I would expect that these entries will end and start at odd places… don’t expect any grand conclusions :)

So, I’ve got it stuck in my head that I want XMPP to be the glue that binds a sharded Get Satisfaction. Whether it’s the right choice or just mental masturbation, I don’t know yet… but I’m having a blast.

So why XMPP?

Besides the enthusiasm that has built around Jabber over the past couple years, when looking at it objectively, there seems to be many parallels to how I think of clusters and what IM is. One of the reasons, in my mind, that Erlang is so successful at building distributed systems is that it makes very few guarantees with the messaging system: As an actor, the only way you can be assured that a message has been delivered is if the recipient sends a message back (more specific details at [http://www.erlang.org/faq/faq.html#AEN1189]).

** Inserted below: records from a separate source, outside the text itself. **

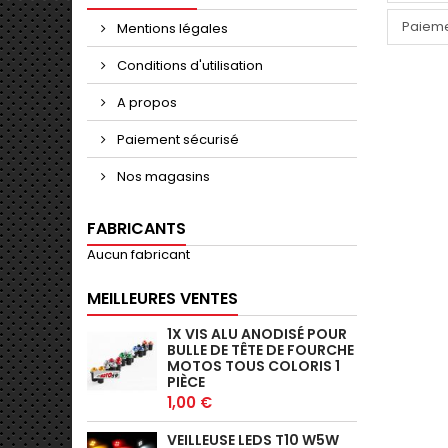
Paieme
Mentions légales
Conditions d'utilisation
A propos
Paiement sécurisé
Nos magasins
FABRICANTS
Aucun fabricant
MEILLEURES VENTES
1X VIS ALU ANODISÉ POUR
BULLE DE TÊTE DE FOURCHE
MOTOS TOUS COLORIS 1
PIÈCE
1,00 €
VEILLEUSE LEDS T10 W5W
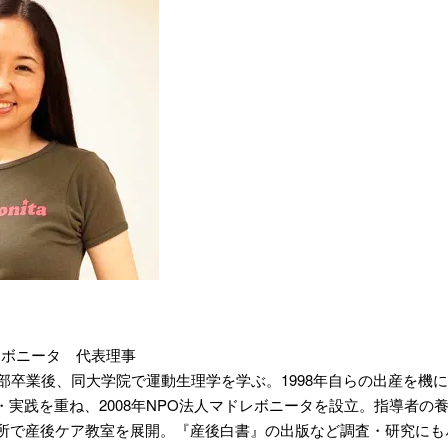
レボニータ 代表理事
文学部卒業後、同大学院で運動生理学を学ぶ。1998年自らの出産を
・実践を重ね、2008年NPO法人マドレボニータを設立。指導者の
か所で産後ケア教室を展開。『産後白書』の出版など調査・研究にも尽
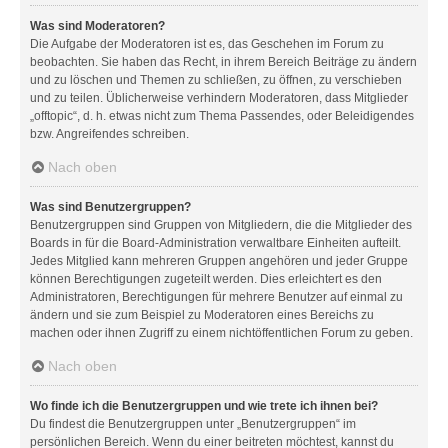
Was sind Moderatoren?
Die Aufgabe der Moderatoren ist es, das Geschehen im Forum zu
beobachten. Sie haben das Recht, in ihrem Bereich Beiträge zu ändern
und zu löschen und Themen zu schließen, zu öffnen, zu verschieben
und zu teilen. Üblicherweise verhindern Moderatoren, dass Mitglieder
„offtopic“, d. h. etwas nicht zum Thema Passendes, oder Beleidigendes
bzw. Angreifendes schreiben.
Nach oben
Was sind Benutzergruppen?
Benutzergruppen sind Gruppen von Mitgliedern, die die Mitglieder des
Boards in für die Board-Administration verwaltbare Einheiten aufteilt.
Jedes Mitglied kann mehreren Gruppen angehören und jeder Gruppe
können Berechtigungen zugeteilt werden. Dies erleichtert es den
Administratoren, Berechtigungen für mehrere Benutzer auf einmal zu
ändern und sie zum Beispiel zu Moderatoren eines Bereichs zu
machen oder ihnen Zugriff zu einem nichtöffentlichen Forum zu geben.
Nach oben
Wo finde ich die Benutzergruppen und wie trete ich ihnen bei?
Du findest die Benutzergruppen unter „Benutzergruppen“ im
persönlichen Bereich. Wenn du einer beitreten möchtest, kannst du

Now, it may be that XMPP provides a more lossy delivery mechanism than what erlang messaging does, but hopefully it maintains the same general idea as erlang: Delivery is guaranteed as long as nothing breaks. When things break, we should be able to detect those from a system outside of core messaging system (Erlang uses the linked processes construct). I still haven’t figured out how best such a system would be implemented using XMPP.

Another appealing reason is toolchain support. I imagine having a XMPP MUC (Multi-user chat, think IRC) room in which resides every node in the Get Satisfaction system. From that room I can command the entire cluster (reboot, report statistics, re-balance?). Starting a chat with data-1@getsatisfaction.lan/console would pull up an IRB session over XMPP. Now, you might say “Why not SSH? it works already dumbass”, which is a fair point. The wow-factor for me is that the nodes in the cluster now have the ability to contact me directly. It’s one thing to log into the server and check to see that mongrels are running, it’s a whole other thing to have a server tell you it lost a mongrel process. Now, obviously you should have a monitoring system in place to notify you when a server goes down, but it is very appealing to me aggregate all of those various webapps, emails, and console sessions into a single mechanism.

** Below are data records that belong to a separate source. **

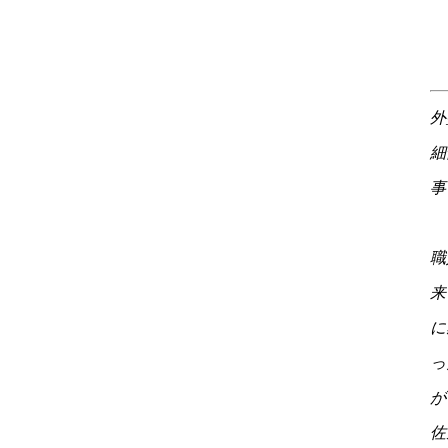
外
細
事
職
来
に
っ
が
佐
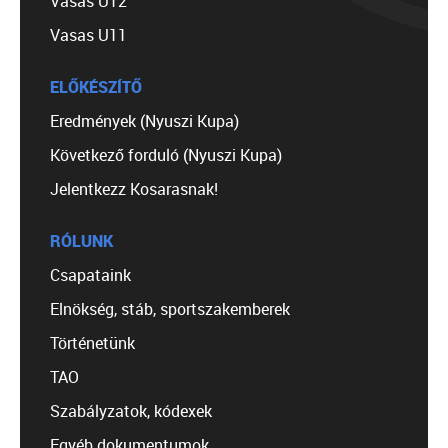
Vasas U12
Vasas U11
ELŐKÉSZÍTŐ
Eredmények (Nyuszi Kupa)
Következő forduló (Nyuszi Kupa)
Jelentkezz Kosarasnak!
RÓLUNK
Csapataink
Elnökség, stáb, sportszakemberek
Történetünk
TAO
Szabályzatok, kódexek
Egyéb dokumentumok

One day, I think it would really fucking cool if Get Satisfaction API provided two faces that worked in concert: A RESTful HTTP service like we have now for pulling from the data store, and an XMPP service that lets you receive push notifications of actions as they happen in the system. I think that would provide for a pretty elegant and complete set of methods to interact with GS data.

What not to use XMPP for

Among the exercises I’m working through, I think it’s important to weigh each decision against what is currently available. By remembering to augment decisions with the consideration, I hope to avoid the problem of getting caught up in my own hype and making a poor decision based on my excitement. To avoid the “When all you have is a hammer, everything looks like a nail” problem.

One specific case so far, is with regards to data-retrieval and querying. As you may or may not know, XMPP defines an IQ type message that is an analog to HTTP: You send an IQ stanza and you expect a response.

For querying the data store, using HTTP seems much nicer and is something I’m much more familiar with. I’m specifically talking here just about the GET & HEAD verbs. Stateless-ness, idempotence, ubiquity. There isn’t really any benefit to using IQ stanzas to re-implement what would be done today in HTTP.

The problems so far

Getting my head wrapped around what is available in the XMPP RFCs as well as all of the various extensions is surely quite an undertaking. I always run into this problem. When presented with a hundred different ways to solve a problem, I have a super hard time choosing one. I usually try to break things down to make the decision easier, but usually I get over things by jumping in feet first.

Part of the issues I find is that it seems that all of the people out there that have built applications on top of XMPP are tight-lipped; I spent a good deal of time wading through google to find a “lessons learned” type post. This has been done before, right? I’m hoping that one of the side-effects of these musings is that some guru comes out of the woodwork and learns it to me good.